Start of Block
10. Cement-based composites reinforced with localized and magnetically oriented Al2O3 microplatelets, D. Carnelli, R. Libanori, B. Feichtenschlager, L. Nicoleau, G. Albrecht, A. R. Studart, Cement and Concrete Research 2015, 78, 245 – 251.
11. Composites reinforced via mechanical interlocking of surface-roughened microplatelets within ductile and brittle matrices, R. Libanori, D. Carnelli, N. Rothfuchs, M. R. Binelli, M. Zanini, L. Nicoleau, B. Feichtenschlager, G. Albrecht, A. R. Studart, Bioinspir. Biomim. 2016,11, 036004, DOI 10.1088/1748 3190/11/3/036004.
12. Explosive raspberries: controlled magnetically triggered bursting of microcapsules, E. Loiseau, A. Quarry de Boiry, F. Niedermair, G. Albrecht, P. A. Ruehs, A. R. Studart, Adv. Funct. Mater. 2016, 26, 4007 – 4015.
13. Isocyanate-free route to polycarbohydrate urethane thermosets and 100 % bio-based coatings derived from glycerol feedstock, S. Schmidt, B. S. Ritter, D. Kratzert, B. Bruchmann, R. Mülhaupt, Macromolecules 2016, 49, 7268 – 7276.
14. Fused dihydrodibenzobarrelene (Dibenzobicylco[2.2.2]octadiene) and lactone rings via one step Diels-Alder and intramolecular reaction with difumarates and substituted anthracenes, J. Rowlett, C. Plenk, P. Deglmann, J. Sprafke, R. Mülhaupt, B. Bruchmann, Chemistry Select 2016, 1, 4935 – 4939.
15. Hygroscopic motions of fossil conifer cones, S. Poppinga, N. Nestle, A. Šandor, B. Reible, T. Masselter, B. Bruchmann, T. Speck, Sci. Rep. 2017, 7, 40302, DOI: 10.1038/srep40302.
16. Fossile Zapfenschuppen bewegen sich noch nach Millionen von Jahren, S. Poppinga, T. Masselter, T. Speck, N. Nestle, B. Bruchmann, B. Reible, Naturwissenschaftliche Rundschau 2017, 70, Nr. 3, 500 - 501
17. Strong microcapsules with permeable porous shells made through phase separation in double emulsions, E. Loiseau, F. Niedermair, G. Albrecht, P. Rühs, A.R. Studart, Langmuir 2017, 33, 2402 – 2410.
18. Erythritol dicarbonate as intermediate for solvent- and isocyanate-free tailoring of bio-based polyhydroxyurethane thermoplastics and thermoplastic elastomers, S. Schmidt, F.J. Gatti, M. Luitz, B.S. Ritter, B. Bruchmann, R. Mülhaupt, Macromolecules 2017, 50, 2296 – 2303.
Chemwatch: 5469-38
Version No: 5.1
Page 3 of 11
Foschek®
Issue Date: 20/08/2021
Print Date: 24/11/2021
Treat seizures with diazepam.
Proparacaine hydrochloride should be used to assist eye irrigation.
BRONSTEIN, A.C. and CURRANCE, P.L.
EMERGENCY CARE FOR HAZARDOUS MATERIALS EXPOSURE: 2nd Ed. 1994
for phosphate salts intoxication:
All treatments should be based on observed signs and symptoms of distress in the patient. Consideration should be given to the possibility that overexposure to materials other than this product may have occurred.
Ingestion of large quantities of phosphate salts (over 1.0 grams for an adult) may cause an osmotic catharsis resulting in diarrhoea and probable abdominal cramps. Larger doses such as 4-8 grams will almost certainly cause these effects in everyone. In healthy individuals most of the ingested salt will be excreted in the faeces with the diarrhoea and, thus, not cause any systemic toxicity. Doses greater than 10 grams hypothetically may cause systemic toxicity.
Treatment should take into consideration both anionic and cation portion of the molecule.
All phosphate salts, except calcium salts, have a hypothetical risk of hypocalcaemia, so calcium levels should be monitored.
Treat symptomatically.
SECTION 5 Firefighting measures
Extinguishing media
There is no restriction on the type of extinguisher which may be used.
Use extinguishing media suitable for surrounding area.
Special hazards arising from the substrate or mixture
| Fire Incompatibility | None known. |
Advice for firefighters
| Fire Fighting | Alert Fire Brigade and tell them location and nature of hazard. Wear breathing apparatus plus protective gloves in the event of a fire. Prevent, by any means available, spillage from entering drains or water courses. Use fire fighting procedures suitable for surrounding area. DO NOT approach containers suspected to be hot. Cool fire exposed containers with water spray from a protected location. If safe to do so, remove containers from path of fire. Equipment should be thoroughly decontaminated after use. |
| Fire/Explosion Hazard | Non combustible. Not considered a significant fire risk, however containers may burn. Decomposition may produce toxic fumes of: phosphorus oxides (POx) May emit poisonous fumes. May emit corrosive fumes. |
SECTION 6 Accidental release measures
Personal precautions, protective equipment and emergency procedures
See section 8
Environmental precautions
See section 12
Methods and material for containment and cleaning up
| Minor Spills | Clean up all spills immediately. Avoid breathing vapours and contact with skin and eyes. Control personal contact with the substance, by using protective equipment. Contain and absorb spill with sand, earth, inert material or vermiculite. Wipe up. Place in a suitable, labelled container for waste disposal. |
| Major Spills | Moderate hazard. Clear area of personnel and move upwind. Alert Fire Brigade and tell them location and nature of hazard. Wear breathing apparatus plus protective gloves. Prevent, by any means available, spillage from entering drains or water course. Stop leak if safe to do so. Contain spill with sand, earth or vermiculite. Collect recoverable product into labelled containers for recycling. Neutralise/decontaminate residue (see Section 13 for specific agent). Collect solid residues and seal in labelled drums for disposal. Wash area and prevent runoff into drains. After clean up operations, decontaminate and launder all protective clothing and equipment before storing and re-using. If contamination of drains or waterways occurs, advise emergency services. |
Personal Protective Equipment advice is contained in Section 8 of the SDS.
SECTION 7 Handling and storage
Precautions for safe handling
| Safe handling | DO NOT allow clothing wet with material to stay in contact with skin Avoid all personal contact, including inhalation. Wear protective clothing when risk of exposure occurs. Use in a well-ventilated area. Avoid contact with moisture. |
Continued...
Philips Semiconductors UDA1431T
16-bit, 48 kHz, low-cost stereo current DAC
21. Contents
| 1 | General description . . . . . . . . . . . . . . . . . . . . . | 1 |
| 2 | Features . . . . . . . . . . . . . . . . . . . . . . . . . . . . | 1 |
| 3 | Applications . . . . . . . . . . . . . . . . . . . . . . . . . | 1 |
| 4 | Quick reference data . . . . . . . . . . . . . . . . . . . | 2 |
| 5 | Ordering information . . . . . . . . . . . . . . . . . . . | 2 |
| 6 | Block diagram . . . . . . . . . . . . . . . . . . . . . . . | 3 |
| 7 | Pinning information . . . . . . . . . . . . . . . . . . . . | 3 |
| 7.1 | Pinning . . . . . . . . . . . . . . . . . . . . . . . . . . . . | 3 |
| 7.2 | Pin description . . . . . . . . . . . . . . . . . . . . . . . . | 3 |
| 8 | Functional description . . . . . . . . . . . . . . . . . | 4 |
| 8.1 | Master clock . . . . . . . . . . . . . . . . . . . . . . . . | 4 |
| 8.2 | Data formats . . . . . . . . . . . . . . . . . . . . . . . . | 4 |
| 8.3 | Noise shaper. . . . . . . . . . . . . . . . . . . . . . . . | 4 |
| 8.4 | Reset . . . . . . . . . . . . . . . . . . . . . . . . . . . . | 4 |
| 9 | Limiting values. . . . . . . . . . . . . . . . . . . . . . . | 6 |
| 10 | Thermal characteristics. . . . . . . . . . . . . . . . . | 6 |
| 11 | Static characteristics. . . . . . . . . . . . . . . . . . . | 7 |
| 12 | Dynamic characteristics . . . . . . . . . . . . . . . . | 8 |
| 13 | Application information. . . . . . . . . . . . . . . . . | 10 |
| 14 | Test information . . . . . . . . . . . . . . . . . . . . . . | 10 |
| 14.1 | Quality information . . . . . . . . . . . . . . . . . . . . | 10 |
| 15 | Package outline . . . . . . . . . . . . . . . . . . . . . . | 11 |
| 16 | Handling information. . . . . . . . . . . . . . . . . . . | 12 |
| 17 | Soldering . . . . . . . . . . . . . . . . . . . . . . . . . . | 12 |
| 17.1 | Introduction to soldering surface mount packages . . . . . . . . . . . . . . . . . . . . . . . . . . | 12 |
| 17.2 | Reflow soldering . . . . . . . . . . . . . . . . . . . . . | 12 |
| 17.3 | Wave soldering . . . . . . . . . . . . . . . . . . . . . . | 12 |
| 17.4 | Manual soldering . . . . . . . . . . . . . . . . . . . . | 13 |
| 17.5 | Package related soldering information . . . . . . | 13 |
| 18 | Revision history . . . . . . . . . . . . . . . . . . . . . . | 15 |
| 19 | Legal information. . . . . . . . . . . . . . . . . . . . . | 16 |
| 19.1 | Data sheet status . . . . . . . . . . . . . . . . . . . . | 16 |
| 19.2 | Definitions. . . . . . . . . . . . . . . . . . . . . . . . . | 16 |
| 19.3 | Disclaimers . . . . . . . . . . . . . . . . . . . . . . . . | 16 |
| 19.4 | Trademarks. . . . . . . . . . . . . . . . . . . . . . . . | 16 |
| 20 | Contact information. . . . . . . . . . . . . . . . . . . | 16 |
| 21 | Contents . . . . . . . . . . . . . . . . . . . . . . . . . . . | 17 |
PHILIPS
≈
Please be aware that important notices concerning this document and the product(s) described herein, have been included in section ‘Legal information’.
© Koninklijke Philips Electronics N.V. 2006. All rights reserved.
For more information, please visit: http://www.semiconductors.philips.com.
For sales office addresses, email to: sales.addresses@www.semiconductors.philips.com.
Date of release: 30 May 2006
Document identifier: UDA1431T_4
End of Block
INSTRUCTIONS TO FOLLOW: The first line of the listing above through the line containing "15. Hygroscopic motions": print exactly that, both ends included.

REPLY:
10. Cement-based composites reinforced with localized and magnetically oriented Al2O3 microplatelets, D. Carnelli, R. Libanori, B. Feichtenschlager, L. Nicoleau, G. Albrecht, A. R. Studart, Cement and Concrete Research 2015, 78, 245 – 251.
11. Composites reinforced via mechanical interlocking of surface-roughened microplatelets within ductile and brittle matrices, R. Libanori, D. Carnelli, N. Rothfuchs, M. R. Binelli, M. Zanini, L. Nicoleau, B. Feichtenschlager, G. Albrecht, A. R. Studart, Bioinspir. Biomim. 2016,11, 036004, DOI 10.1088/1748 3190/11/3/036004.
12. Explosive raspberries: controlled magnetically triggered bursting of microcapsules, E. Loiseau, A. Quarry de Boiry, F. Niedermair, G. Albrecht, P. A. Ruehs, A. R. Studart, Adv. Funct. Mater. 2016, 26, 4007 – 4015.
13. Isocyanate-free route to polycarbohydrate urethane thermosets and 100 % bio-based coatings derived from glycerol feedstock, S. Schmidt, B. S. Ritter, D. Kratzert, B. Bruchmann, R. Mülhaupt, Macromolecules 2016, 49, 7268 – 7276.
14. Fused dihydrodibenzobarrelene (Dibenzobicylco[2.2.2]octadiene) and lactone rings via one step Diels-Alder and intramolecular reaction with difumarates and substituted anthracenes, J. Rowlett, C. Plenk, P. Deglmann, J. Sprafke, R. Mülhaupt, B. Bruchmann, Chemistry Select 2016, 1, 4935 – 4939.
15. Hygroscopic motions of fossil conifer cones, S. Poppinga, N. Nestle, A. Šandor, B. Reible, T. Masselter, B. Bruchmann, T. Speck, Sci. Rep. 2017, 7, 40302, DOI: 10.1038/srep40302.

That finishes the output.